In zahlreichen Studien wurden die Wirkungen musikalischer Parameter in umfangreicher Weise nachgewiesen. Rhythmen, Melodien, Harmonien, Dynamik und musikalische Formen wirken auf Menschen im Sinne von Erhöhung oder Erniedrigung des Blutdrucks, des Hautwiderstandes, der Beschleunigung oder Verringerung der Herzfrequenz, haben also verschiedenste Auswirkungen auf das vegetative Nervensystem, also auf die Bereitschaft des Körpers, sich zu entspannen oder zu aktivieren. Diese vegetativen Wirkungen sind jedoch nicht eindeutig mit Bedeutungen verknüpft, das schnellere Schlagen des Herzens sagt uns im Einzelfall nicht aus, ob der Mensch diese An- oder Aufregung als angenehm oder unangenehm empfindet, ebenso nicht, ob es dabei um Themen wie Verliebtheit, Ängstlichkeit oder Eile geht, Zustände, die alle auch mit einem schnelleren Herzschlag verbunden sein können. Der einzelne Mensch weiß meist um die Bedeutung der Wirkung der Musik, die ihm wichtig ist. Für viele Menschen sind sehr unterschiedliche Musikstile bedeutsam, die Frage der Hörgewohnheiten, der Bildungsmöglichkeiten und damit also der Lebenswelten der Menschen sind eng verknüpft mit der Musikpräferenz . Sowohl Mozart als auch die Beatles oder Musiken aus anderen Kulturkreisen werden als wirkungsvoll und von vielen Menschen als „therapeutisch“ erlebt und sind auch im Forschungskontext vertreten.
In der Musiktherapie jedoch geht es immer um ein ganz klar definiertes Setting: Musik wird angewendet zur Begleitung von Krankheiten und Lebensfragen, es gibt ein klares Therapieziel und die therapeutische Beziehung ist von besonderer Bedeutung . In dieser therapeutischen Beziehung werden nun musikalische Mittel eingesetzt, zB in der aktiven Musiktherapie wird auf einfachen Instrumenten improvisiert, in der rezeptiven Musiktherapie spielt die TherapeutIn entweder vom Tonträger oder auf Instrumenten für die PatientInnen.
Um die Bedeutung der Wirkungen zu erkennen, müssen sich TherapeutIn und KlientIn mit verbalen und nonverbalen Mitteln darüber einigen, meist tun wir das mit verbaler Sprache, in der Musiktherapie spricht man dann von verbaler Aufarbeitung des nonverbalen Geschehens.
Dem Hören von Worten kommt dabei die gleich wichtige Bedeutung zu wie dem Hören von Klängen und dem musikalischen Ausdruck der Themen.

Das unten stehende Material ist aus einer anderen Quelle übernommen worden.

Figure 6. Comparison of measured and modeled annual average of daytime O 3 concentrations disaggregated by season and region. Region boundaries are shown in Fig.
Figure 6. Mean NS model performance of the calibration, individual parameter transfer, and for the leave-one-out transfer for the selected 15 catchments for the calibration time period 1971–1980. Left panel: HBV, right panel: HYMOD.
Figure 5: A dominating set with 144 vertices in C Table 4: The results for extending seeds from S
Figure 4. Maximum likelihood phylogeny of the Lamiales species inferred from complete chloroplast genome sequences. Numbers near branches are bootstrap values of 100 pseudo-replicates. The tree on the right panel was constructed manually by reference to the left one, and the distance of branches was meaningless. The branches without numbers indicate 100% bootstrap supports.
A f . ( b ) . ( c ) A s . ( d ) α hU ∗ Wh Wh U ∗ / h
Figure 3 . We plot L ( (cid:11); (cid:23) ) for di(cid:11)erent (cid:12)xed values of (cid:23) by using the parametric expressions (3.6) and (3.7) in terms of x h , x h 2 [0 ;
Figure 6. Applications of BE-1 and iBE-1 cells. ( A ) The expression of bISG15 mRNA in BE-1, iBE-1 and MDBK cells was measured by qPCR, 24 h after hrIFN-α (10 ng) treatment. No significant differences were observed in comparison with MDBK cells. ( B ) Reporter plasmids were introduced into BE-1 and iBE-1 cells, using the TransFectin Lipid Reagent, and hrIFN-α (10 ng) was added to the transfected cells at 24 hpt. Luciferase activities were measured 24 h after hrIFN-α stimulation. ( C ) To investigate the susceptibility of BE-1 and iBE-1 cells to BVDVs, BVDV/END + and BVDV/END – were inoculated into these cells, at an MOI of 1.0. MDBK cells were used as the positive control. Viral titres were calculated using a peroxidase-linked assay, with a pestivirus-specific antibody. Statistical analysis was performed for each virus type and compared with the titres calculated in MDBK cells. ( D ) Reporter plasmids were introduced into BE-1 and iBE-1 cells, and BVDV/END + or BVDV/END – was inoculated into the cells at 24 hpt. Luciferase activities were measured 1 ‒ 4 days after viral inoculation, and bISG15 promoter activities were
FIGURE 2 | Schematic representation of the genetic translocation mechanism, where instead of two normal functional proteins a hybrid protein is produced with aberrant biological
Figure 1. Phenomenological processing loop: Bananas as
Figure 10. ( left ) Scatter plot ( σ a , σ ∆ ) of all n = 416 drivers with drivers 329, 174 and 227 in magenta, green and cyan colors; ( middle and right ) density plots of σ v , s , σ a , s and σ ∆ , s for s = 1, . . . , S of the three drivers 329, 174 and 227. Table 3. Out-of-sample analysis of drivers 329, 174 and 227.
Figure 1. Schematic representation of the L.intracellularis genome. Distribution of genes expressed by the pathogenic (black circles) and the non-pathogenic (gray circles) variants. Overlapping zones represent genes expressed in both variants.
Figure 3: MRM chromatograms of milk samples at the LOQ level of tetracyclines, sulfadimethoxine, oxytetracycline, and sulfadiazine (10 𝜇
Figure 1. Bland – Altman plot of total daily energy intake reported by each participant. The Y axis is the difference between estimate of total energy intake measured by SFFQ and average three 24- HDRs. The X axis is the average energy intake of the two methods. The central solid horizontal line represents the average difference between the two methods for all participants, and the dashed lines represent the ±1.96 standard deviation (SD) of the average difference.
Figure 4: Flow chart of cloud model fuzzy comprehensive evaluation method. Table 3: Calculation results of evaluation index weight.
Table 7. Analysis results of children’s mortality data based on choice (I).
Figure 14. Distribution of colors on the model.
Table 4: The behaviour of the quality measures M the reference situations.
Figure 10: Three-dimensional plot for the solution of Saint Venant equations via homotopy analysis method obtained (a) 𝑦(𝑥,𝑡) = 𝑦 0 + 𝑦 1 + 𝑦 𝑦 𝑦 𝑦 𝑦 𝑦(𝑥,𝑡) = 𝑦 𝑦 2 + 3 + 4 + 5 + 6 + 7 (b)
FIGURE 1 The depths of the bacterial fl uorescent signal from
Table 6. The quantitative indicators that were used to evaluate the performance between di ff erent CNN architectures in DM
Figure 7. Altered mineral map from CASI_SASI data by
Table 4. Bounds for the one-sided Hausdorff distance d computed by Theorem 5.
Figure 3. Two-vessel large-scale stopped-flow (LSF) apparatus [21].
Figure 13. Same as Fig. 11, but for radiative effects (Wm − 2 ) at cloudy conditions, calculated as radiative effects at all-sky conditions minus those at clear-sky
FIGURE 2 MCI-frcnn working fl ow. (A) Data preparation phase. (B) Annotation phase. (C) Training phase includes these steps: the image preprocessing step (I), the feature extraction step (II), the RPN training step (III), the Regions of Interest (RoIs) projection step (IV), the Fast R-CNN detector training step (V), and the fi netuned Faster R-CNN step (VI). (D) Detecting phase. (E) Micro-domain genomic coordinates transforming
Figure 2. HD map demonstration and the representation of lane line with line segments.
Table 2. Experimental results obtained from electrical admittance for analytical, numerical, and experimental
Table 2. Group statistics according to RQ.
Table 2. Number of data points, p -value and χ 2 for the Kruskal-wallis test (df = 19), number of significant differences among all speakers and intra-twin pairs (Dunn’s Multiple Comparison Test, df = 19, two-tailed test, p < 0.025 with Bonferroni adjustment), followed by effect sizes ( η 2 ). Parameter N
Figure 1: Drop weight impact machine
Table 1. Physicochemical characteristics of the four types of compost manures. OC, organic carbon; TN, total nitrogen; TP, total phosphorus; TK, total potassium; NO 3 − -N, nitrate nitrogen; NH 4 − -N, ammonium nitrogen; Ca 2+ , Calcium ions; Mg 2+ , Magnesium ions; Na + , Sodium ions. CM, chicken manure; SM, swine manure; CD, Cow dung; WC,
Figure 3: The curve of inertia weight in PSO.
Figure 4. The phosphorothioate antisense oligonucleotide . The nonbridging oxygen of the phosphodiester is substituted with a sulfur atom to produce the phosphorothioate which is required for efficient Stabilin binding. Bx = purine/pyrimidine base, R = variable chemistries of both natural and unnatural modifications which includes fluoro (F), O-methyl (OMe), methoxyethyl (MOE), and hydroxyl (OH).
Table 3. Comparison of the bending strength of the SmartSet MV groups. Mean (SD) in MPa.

Musiken für Zeiten der Not?

Jeder Mensch kennt Zeiten der Traurigkeit, der Einsamkeit und der Zweifel. Musik kann helfen, sich zu entspannen, sich zu beleben und zu beseelen, Musik kann als Kraftquelle dienen, das Hören von eigener Lieblingsmusik ist für viele Menschen wertvolle Ressource, gerade auch in dunklen oder schweren Zeiten. Das Spiel auf Instrumenten dient dem besonderen Ausdruck, sich selbst am Instrument zuzuhören, oder dem Spiel anderer zu lauschen wird in vielen Fällen als wohltuend, oft sogar als therapeutisch empfunden.

Die Musiktherapie als spezifische künstlerisch wissenschaftliche Methode stellt darüber hinaus auch in speziellen medizinischen und therapeutischen Bereichen wertvolle Möglichkeiten der Behandlung und Begleitung bereit.